Pemuda pesakitan ini diminta jongkok oleh petugas di tengah sungai yang tingginya selutut orang dewasa. Arus tidak begitu deras tapi aku bisa membayangkan betapa dinginnya berada disana. Belum lagi rasa malu ditonton banyak orang dengan kondisi nyaris bugil. Belum cukup sampai disitu, “siksaan” berikutnya sudah menunggu. Sejurus pemuda ini masuk ke tengah sungai, beberapa orang dari kerumunan penonton melempari si pesakitan dengan batu. Bak buk bak buk. Darah mengucur dari pelipis si pemuda yang tampaknya sia-sia saja menghalau lemparan batu dari kerumunan. Bukannya kasihan orang-orang ini mulai mengumpat dan menghadiahi pemuda ini dengan sumpah serapah bertubi-tubi. Ini pertama kalinya aku melihat modal penghukuman seperti ini. Dan ini cukup membuatku merinding sampai keesokan harinya.
Agaknya nyawa si pemuda terselamatkan karena massa tampak segan untuk merajam pemuda ini sampai mati di depan petugas koramil. Si pemuda pasrah menjadi tontonan. Rasa sakit akibat lemparan batu agaknya tidak seberapa dibanding rasa malu ditonton banyak orang di kecamatan kecil yang orang-orangnya saling mengenal satu sama lain.

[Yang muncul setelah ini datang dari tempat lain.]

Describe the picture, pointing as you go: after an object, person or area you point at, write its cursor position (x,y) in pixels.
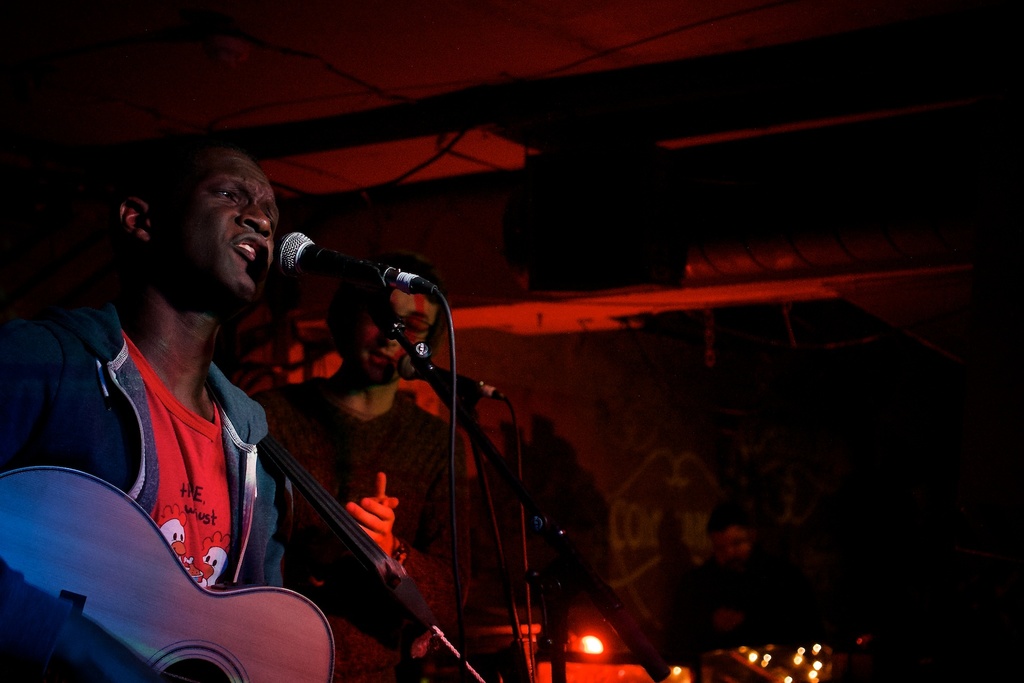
Here we can see a person (214,375) is singing and holding a guitar (219,610) in his hands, and in front (388,281) here is the microphone (373,274), and at side a person (414,419) is standing.
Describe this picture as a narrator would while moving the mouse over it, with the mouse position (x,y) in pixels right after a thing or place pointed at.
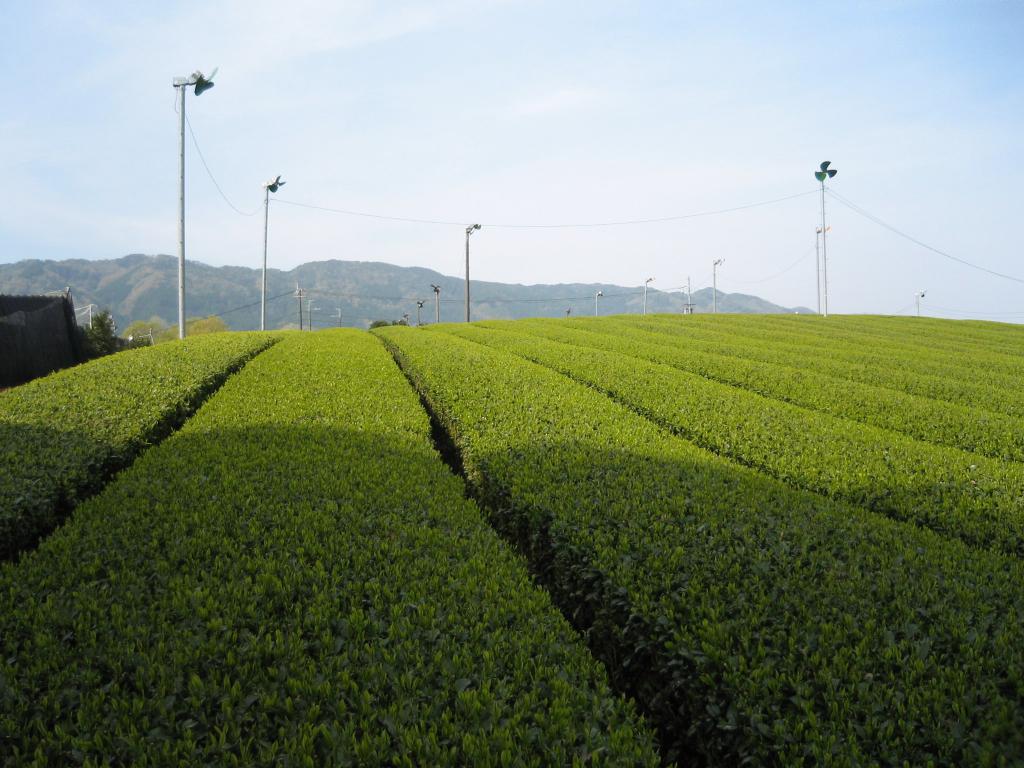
In this image in front (23,612) there are plants (661,462). There are fans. In the background of the image (214,300) there are trees (212,324), mountains (272,275) and sky (705,48).
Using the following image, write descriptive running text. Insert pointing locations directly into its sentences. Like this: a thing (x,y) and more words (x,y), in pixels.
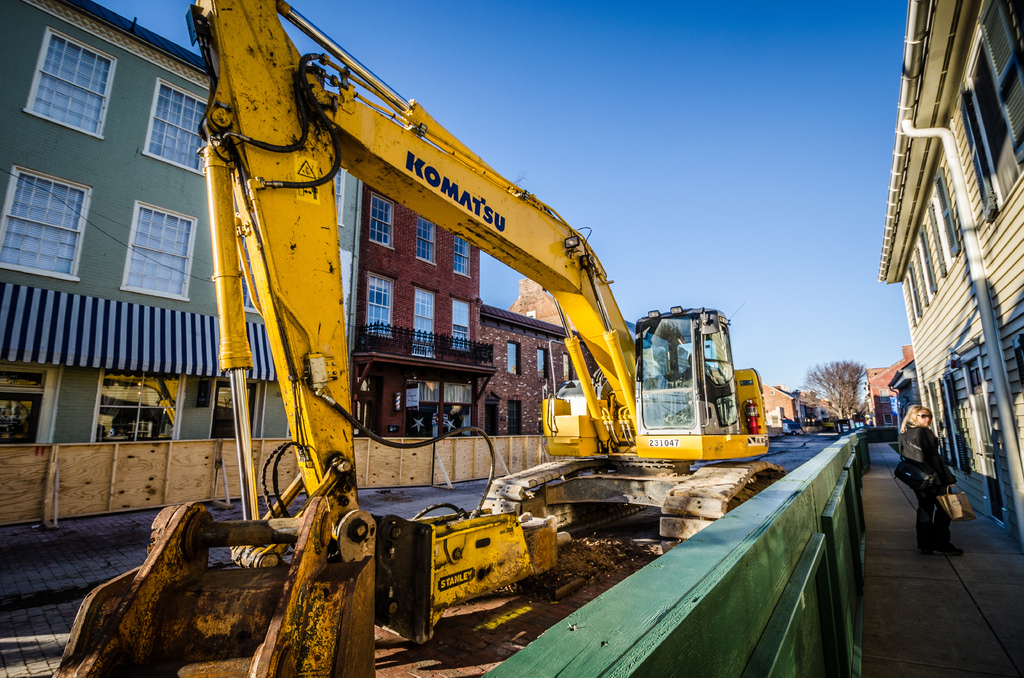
In this image we can see a crane (647,419) on the ground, there are some buildings (187,314), windows (133,244), trees (847,387) and the wall (122,483), also we can see a woman (937,503) standing and holding the bag (947,514), in the background (613,79) we can see the sky (573,120).
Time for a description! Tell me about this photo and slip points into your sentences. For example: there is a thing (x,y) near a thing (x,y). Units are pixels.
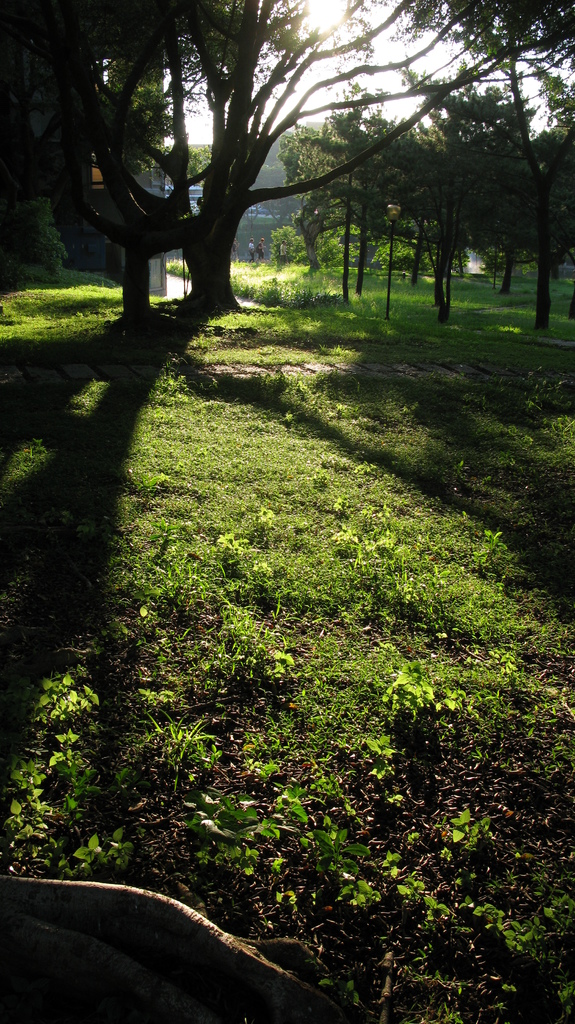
In this image we can see grass (335,589) on the ground (354,497). There are trees (370,236). In the background (325,60) there is sky (310,76). Also there is a building (99,191) and there are two persons (234,249).
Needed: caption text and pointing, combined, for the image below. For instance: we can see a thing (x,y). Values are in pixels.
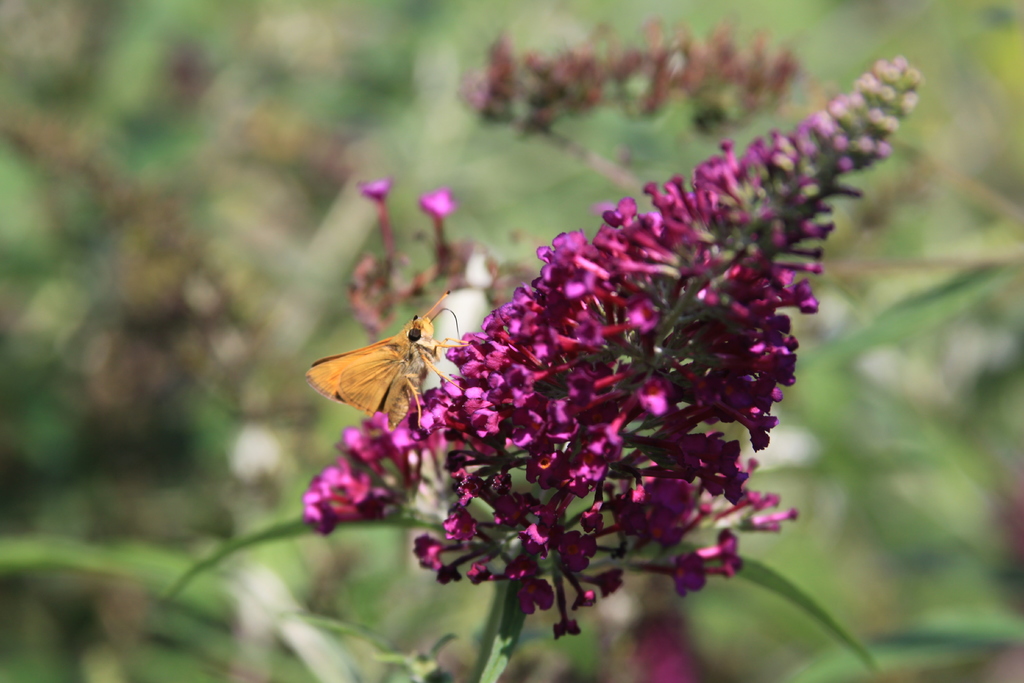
There is an insect (423,344) on the plant (686,428), this is a flower (657,388).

Aku tidak tahu berapa lama si pemuda “dikeeum” di sungai. Lonceng sekolah berbunyi tak lama setelah petugas koramil menghardik mereka yang melempari si pemuda dengan batu. Menjelang siang, saat berjalan pulang dari sekolah kulihat pemuda itu sedang berdiri dalam sikap hormat di depan kantor koramil. Masih dengan sempak lusuh dan badan kurus kering terjemur matahari yang panas menyengat. Belakangan aku mendengar si pemuda kepergok mencuri barang di rumah tetangganya. Warga melapor ke koramil, dan dijatuhkanlah “hukuman sosial” a la koramil. Entah apakah si pemuda mendapatkan haknya untuk diproses secara hukum di kantor polisi setelah “diproses” di kantor Koramil. Yang jelas ini bukan untuk terakhir kalinya aku melihat warga berkerumun untuk melihat orang “dikeeum”.
Ini adalah masa dimana harga-harga belum mencekik leher. Masa dimana warga merasakan keamanan karena “diskresi” serdadu yang menjalankan dwi fungsi ke hampir semua aspek kehidupan masyarakat. Termasuk diantaranya menjadi polisi, jaksa dan hakim sekaligus untuk mengatasi masalah kriminal (kecil) seperti yang (diduga) dilakukan si pemuda malang tadi. Boleh sepakat boleh tidak. Tapi di masa itu rasa aman terasa nyata. Senyata represi pada mereka yang bersuara berbeda dari narasi negara, yang diperlakukan macam pariah layaknya si pemuda malang dari Cikalongkulon.